Um qualitätsvolle Werke schaffen zu können, suchen wir die Zusammenarbeit mit Künstlerinnen oder forcieren die besonderen Fähigkeiten von Mitarbeiterinnen auf diesem Gebiet. Auch Museumsbesuche mit dazugehörigem Workshop werden organisiert und die teilnehmenden Rainpeople zeichnen sich dann durch das bereits im Vorfeld vermittelte Wissen aus. So zum Beispiel war beim Besuch im Kunsthistorischen Museum Arcimboldo mit seinen Bildern der Jahreszeiten ein Schwerpunkt: Aus Pflanzen(teilen) zusammengesetzt zeigt sich ein Portrait des Sommers, obwohl an keiner Stelle die Oberfläche eines natürlichen Gesichts dargestellt wird. obwohl an keiner Stelle die Oberfläche eines natürlichen Gesichts dargestellt wird. Dies war Ausgangspunkt und Anregung für weiterführende Auseinandersetzungen mit dem Thema in unserer Tagesstätte.
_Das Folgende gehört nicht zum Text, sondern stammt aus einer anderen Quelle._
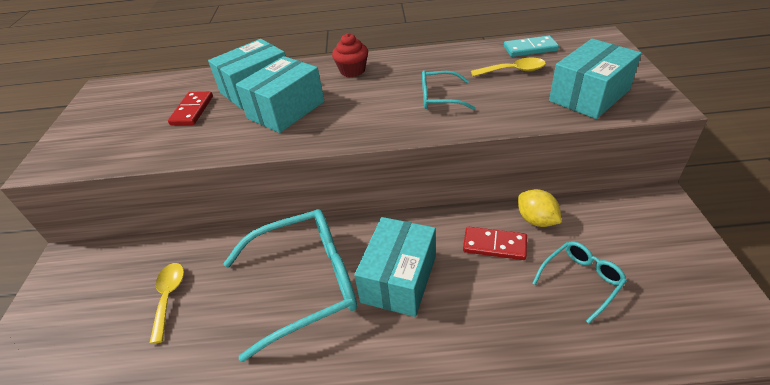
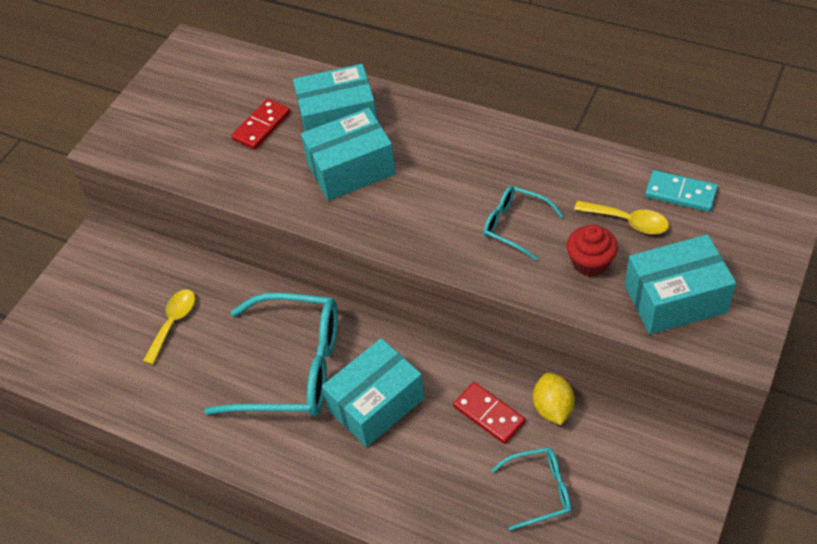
camera: 30 degrees right, 10 degrees up
red cupcake [332,33,368,77] -> red cupcake moved to [566,225,618,277]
Verknüpfung von Theorie und Praxis
Die Basis unseres Handelns ist das von Diestelberger und Zöttl entwickelte Konzept „Strukturiertes Lehren und Lernen“. Der wissenschaftliche Austausch ist uns wichtig. Daher stehen wir in Kontakt mit ausgewiesenen nationalen und internationalen Fachleuten. Wir besuchen Veranstaltungen und organisieren auch selbst welche. Am 8. November veranstalten wir das 8. Autismusforum mit dem Titel „Soziale Teilhabe – ein Leben lang“. Das genaue Programm ist derzeit in Ausarbeitung. Schon jetzt können wir sagen, es werden „hochkarätige“ Expertinnen zu uns sprechen. Weitere Details werden rechtzeitig bekanntgegeben.
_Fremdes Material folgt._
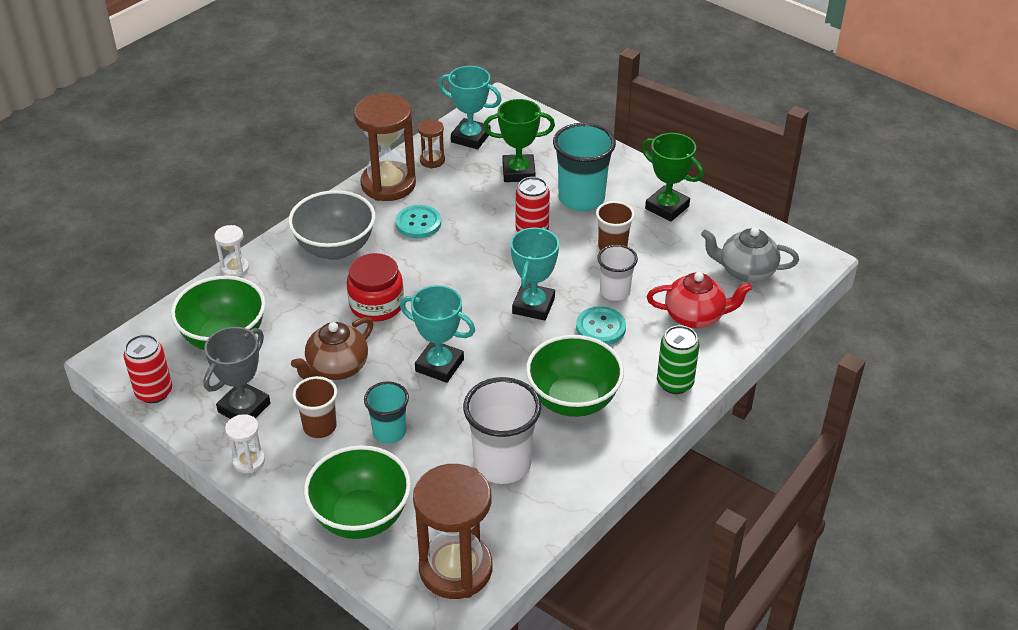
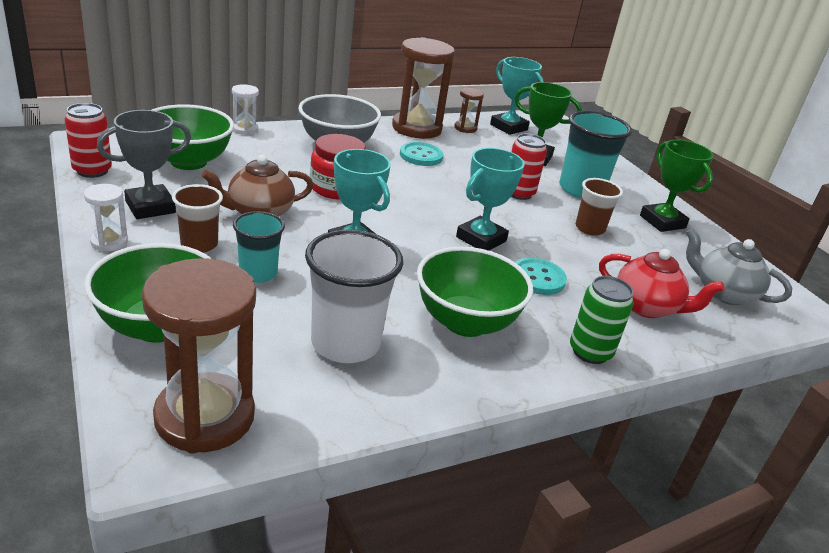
camera: 20 degrees right, 10 degrees down
white cup [597,245,638,301] -> none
Teil der Gesellschaft sein
ist ein bewusstes Ziel und damit ein Beitrag zur gelebten Inklusion. Besuche in Museen, Kinovorführungen, Lesungen, Musikangebote und dergleichen stehen auch unter diesem Aspekt. Die Zusammenarbeit mit der Musik-Uni, der Universität für angewandte Kunst und die Teilnahme an kulturellen Veranstaltungen zeigen nachhaltige Wirkungen. Auch der traditionelle gemeinsame Ausflug zum Neusiedler See ist ein selbstbewusstes Zeichen nach außen, wirkt aber auch als bindendes Glied untereinander: Klientinnen aller Tagesstätten, Betreuerinnen und Eltern lernen einander näher kennen.